Esses dois processos que estão no STJ, relacionando mais de 800 processos trabalhistas, e que foram aceitos, até o momento, de forma inusitada e surpreendente, com o deferimento de medida liminar, ferem inclusive a jurisprudência daquele próprio Tribunal, pela Súmula 59, que impediria a tramitação de quaisquer conflitos de competência, quando existentes processos com trânsito em julgado, sem falar que foi utilizado como absurdo precedente a Lei 11.101/2005, no processo da antiga Varig, sem base legal para utilizá-lo nos processos da TV OMEGA LTDA., que foi adquirente dos canais de televisão da extinta TV MANCHETE LTDA em maio de 1999. Nenhuma destas empresas nunca esteve sob o regime da recuperação judicial que alude tal norma legal, o que mostra a gravidade da situação descrita.

Enfim, estamos todos lutando, o Sindicato dos Radialistas, dos Jornalistas, a Fitert e os demais trabalhadores, com ações trabalhistas individuais, pelos seus advogados, para se tentar evitar mais uma lamentável tentativa de apagar todos os compromissos assumidos e confessados pela TV OMEGA (REDE TV!), ou seja, busca-se concretamente efetivar um calote em milhares de trabalhadores e também no Tesouro Nacional, como salientado.
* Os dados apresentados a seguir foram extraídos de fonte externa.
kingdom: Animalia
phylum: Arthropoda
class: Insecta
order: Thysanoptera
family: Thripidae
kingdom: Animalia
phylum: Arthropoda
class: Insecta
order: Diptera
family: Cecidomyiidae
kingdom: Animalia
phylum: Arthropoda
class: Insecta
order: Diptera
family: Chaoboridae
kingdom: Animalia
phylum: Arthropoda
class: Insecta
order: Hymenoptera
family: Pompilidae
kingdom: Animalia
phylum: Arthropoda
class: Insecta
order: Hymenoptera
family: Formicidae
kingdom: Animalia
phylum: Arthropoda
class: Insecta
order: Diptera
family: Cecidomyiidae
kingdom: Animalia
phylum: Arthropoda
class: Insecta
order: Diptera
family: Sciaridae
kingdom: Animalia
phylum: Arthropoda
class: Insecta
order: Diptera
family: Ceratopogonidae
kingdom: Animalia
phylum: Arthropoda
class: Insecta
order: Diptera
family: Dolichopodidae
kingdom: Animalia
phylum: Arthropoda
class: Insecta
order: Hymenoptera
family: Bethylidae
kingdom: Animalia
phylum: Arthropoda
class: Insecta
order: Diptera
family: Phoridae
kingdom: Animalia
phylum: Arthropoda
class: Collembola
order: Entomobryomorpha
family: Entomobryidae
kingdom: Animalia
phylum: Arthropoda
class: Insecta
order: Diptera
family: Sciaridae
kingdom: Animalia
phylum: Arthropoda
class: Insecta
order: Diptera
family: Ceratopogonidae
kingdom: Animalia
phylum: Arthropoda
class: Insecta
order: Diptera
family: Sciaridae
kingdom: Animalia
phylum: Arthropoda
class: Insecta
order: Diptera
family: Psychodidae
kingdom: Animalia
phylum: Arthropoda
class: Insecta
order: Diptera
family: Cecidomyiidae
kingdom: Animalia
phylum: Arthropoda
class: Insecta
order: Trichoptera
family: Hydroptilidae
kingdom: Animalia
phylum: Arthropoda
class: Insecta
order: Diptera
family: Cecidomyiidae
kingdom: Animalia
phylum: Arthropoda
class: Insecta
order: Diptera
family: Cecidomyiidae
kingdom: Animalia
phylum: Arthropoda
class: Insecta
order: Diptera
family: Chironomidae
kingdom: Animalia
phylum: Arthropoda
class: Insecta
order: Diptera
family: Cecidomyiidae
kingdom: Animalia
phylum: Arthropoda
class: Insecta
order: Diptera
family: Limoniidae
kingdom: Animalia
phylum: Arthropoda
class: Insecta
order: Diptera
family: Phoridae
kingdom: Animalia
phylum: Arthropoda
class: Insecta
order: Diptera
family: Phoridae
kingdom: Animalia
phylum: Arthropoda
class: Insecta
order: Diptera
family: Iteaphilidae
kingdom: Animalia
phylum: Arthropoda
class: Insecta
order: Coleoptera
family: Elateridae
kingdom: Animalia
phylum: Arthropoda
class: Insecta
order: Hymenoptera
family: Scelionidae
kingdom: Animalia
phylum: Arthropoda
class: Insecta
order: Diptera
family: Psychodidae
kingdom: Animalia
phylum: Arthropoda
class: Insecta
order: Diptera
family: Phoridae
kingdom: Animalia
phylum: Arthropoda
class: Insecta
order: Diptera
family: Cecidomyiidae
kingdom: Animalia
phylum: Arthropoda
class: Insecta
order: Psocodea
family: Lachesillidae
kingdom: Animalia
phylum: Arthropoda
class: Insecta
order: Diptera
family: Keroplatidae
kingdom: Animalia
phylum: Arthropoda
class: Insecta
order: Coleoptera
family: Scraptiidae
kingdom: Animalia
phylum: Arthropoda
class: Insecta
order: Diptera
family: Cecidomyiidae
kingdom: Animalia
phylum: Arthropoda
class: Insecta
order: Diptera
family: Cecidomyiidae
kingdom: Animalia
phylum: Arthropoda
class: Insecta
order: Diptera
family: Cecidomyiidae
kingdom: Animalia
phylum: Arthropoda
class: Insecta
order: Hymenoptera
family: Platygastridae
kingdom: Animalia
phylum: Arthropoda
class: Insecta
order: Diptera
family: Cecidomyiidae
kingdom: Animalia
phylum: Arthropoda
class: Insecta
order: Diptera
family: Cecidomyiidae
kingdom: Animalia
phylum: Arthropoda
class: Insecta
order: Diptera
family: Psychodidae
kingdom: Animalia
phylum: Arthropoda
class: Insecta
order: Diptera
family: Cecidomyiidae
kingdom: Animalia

Precisamos, portanto, de uma ampla mobilização de outras entidades da sociedade brasileira, tais como a OAB, as associações de magistrados trabalhistas, as associações do Ministério Público do Trabalho, as Centrais Sindicais, Federações e outras entidades representativas, a fim de denunciar estes fatos ao TST e ao STF, pois estamos correndo um enorme risco destes “conflitos de competência” no STJ se transformar num gravíssimo precedente para outras tantas empresas negarem a sucessão trabalhista e suas obrigações legais. O que se busca, lamentavelmente, é desferir um golpe mortal não só em relação aos direitos dos trabalhadores, ao instituto da coisa julgada, mas também, e de forma preocupante, em face da própria Justiça do Trabalho, quanto a usurpação concreta da sua competência material consagrada no artigo 114 da Constituição Federal.

Daí, teremos o absurdo da Justiça Estadual passar a julgar pedidos de aviso prévio, férias, horas extras, 13º salário e FGTS, por exemplo, como já decidido, mesmo que provisoriamente, pelo STJ, nos dois conflitos de competência, o que seria teratológico, no nosso universo jurídico brasileiro.

Aguardamos, ansiosamente, que o governo federal também cumpra o seu papel de credor e fiscalizador, nesta novela sem fim, esperando que o direito e a justiça se façam presentes e que não se perpetue uma vergonhosa “crônica de uma morte anunciada”.